Abstract

Unlike patients implanted with high voltage devices who are routinely enrolled in Remote monitoring (RM) programmes, standard practice for low voltage devices is routine in-person (IP) clinic follow up. In response to the COVID-19 pandemic all patients, post implant or under routine follow up in our institution, with low voltage devices were enrolled onto RM to reduce IP clinic visits. There are limited data investigating the real-world efficacy of RM in this population. To assess the feasibility of RM in patients with low voltage devices. All patients with a pacemaker (PPM) or cardiac resynchronisation therapy pacemaker (CRTP) that underwent remote review between 24th June and 31st October 2020 were prospectively assessed. Both de-novo implants and routine follow ups were included. Transmissions that were scheduled, triggered by automated alerts or were as a result of clinician or patient request were reviewed. Time taken to report, and actions taken were assessed. A total of 294 patients were reviewed; 57.5% males, mean age 76 (SD 14) years.
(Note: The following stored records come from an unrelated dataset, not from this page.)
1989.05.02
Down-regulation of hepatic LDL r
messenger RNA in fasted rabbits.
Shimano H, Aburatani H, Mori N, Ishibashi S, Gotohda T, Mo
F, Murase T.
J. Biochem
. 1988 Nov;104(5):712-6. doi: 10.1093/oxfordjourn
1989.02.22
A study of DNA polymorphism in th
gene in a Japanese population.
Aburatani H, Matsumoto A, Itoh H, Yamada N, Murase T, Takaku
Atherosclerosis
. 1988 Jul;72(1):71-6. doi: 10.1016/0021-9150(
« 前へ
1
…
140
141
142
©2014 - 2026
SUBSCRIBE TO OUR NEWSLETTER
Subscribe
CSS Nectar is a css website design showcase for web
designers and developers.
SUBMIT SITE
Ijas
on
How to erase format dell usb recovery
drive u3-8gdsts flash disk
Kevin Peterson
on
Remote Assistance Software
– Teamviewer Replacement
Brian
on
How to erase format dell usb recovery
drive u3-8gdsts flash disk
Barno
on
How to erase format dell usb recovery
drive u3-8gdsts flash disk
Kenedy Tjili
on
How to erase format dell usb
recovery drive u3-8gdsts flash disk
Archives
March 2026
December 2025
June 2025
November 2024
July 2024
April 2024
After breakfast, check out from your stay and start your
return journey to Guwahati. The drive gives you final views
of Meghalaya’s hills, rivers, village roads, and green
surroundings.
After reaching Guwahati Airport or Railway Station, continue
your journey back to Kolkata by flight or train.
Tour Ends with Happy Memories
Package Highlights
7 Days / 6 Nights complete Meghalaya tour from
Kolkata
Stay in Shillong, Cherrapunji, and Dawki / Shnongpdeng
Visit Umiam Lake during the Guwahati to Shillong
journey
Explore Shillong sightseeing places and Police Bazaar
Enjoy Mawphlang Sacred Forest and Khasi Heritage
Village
This included 228 PPMs and 66 CRTPs (67% de-novo implants and 33% routine follow up); 51% Boston Scientific, 31% Abbott, 18% Medtronic and 1% Biotronik. Overall transmissions; 78% scheduled, 20% alerts, 2% patient request and 0.3% clinician request. Overall mean reporting time was 19 (SD 11) minutes. The mean time was longer for scheduled compared to non-scheduled follow up (19 (SD 10) vs 16 (SD 12) minutes, p=0.0005). There was no difference in the time taken to review PPM and CRTPs (p=0.43). Those patients requiring action following review were significantly longer (21 (SD 12) vs 16 (SD 9) minutes, p=0.002). Of the 52% requiring additional review; 64% were for programming issues, 33% required clinical review (arrhythmia/wound/heart failure), 2% were booked as back-up prior to procedure and a further 1% at patient request. Optimising baseline programming for de-novo implants would have reduced additional review for changes by 29%. RM is feasible in this population and may be used to reduce the number of IP visits. Clinic review may be further reduced by optimising programmed parameters at implant and enhancing patient pathways, specifically with regards to Heart Failure assessment.